What type of sacred art is relevant today? Conference in Naples in person and online

On 6 and 7 May, at the via Petrarca site in Naples, the first conference of 2022 will be held online. It is promoted by the Scuola di Alta Formazione di Arte e Teologia (Safat) of the Pontificia Facoltà dell’Italia Meridionale (PFTIM) Sezione San Luigi, in collaboration with the Fondazione Culturale San Fedele of Milan and with the patronage of the Fondazione Posillipo. Dedicated to the theme “What type of sacred art is relevant today?”, the two-day event will take an interdisciplinary approach towards this topic and art critics, artists, philosophers, liturgy experts and other experts in the field will participate.

Liturgy and imagery

Giorgio Agnisola and Andrea Dall’Asta, scientific directors of the event, explain: “The conference is intended as an opportunity to discuss the future of sacred art, in a close relationship between the liturgy and the various ways in which society interprets and elaborates on one of the central themes of contemporary life, namely the image. This is considered as a true research laboratory to continue over the years, together with the teaching staff and students, to expand further the School’s network of collaboration, and contribute to finally make the dialogue between art and church flourish again”.
On May 6, after the welcoming speeches of the co-director of Safat, Giuliana Albano, the dean of the PFTIM San Luigi Section, Mario Imperatori SJ, and the headmaster of the PFTIM, Fr Emilio Salvatore, the director of Safat, Jean Paul Hernandez SJ, will open the event with a talk on the theme “Going back to the past to develop the present”.
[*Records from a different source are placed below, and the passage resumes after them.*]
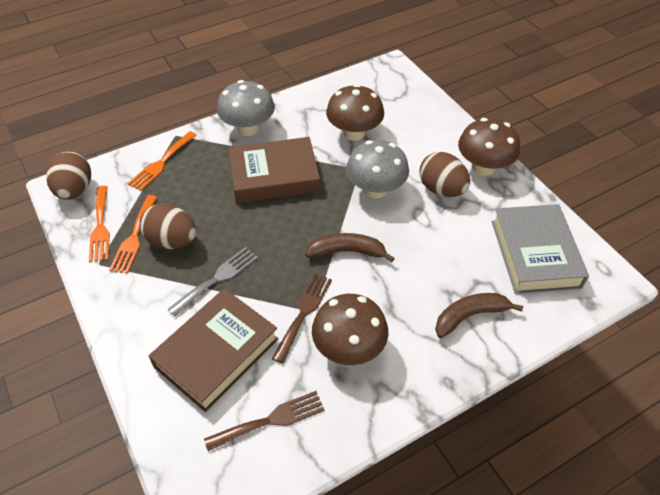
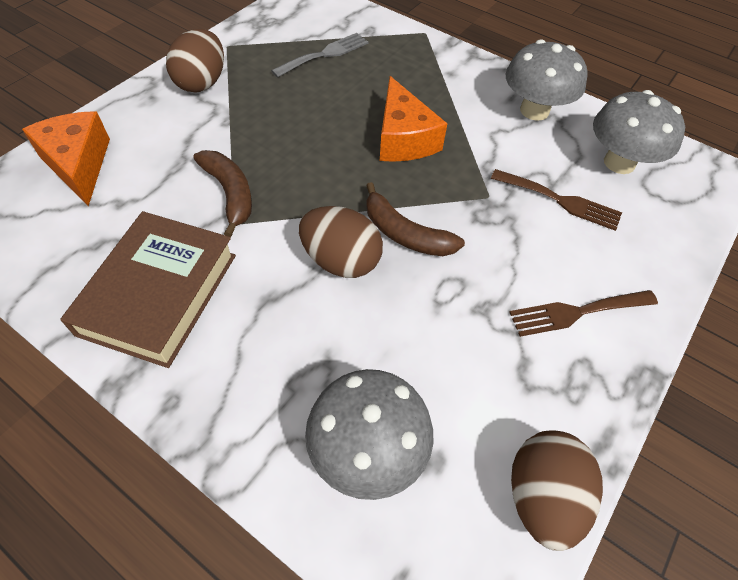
brown book: [149,288,279,412] [228,137,320,203] = 2 -> [60,211,236,368] = 1
brown mushroom: [312,294,388,365] [326,84,384,141] [458,118,520,176] = 3 -> none = 0
grey book: [492,204,589,294] = 1 -> none = 0
grey mushroom: [217,80,275,136] [346,140,409,199] = 2 -> [305,369,433,500] [506,39,588,121] [593,90,685,174] = 3
orange cheese: none = 0 -> [22,111,110,206] [380,76,448,162] = 2
orange fork: [89,186,110,262] [109,195,157,274] [128,131,196,191] = 3 -> none = 0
Creativity and spirituality

In Western culture, and in Europe in particular,” Hernandez the director highlights, “we are in a historical moment when we are probably overcoming an intellectual schizophrenia that had, in the last century and a half, separated artistic creativity from the spiritual dimension, from the deepest roots of our religious and spiritual traditions and, above all, from the demand for deeper meaning, which lies in every human heart and which leads the heart to recognise its own limits and turn to something that is much higher. This is therefore a privileged time to interpret this reunion between art and spirituality, which is not a return to the past but a rediscovery of the past with new fruition. Rediscovering this intrinsic link between art and theology, between art and mystery, has a totally new fruition compared to a thousand or five hundred years ago. The time of schizophrenia has been a time to discover this relationship: the conference aims precisely to show that art is searching for and meditating profoundly on the mystery, but it is also aiming to be of help to the more explicitly sacred spheres that are searching for new languages, a search that the Church itself finds difficult to pursue”.

Liturgical art in Italy

Coordinated by Andrea Dall’Asta sj, director of Galleria San Fedele in Milan, the session dedicated to the relationship between liturgy and aesthetics will then begin. In the afternoon, Giorgio Agnisola, coordinator of Safat’s research area, will moderate the session on the panorama of sacred art in Europe and Italy. The day will end with five working groups. On 7 May the day will begin with a session dedicated to examples of liturgical art interventions in Italy, moderated by Safat’s co- director, Giuliana Albano. Professor Andrea Dall’Asta will be in charge of the conclusions. The afternoon will be devoted to a guided tour that aims to offer an insight into contemporary art in Naples.

The School of Higher Education in Art and Theology

The School of Higher Education in Art and Theology of the Pontifical Theological Faculty of Southern Italy, St. Louis Section, has been carrying out its activities since 2006, with the aim of focusing on the relationship between art and the sacred, both in the historical-artistic and theological perspective, as well as in the perspective of communication and understanding and production of art and its proposed mechanisms and fruition. The years and the experience gained have allowed a constant evolution that led to the turning point, in 2020, with the establishment of the Diploma of Art and Theology, a unique award in Italy.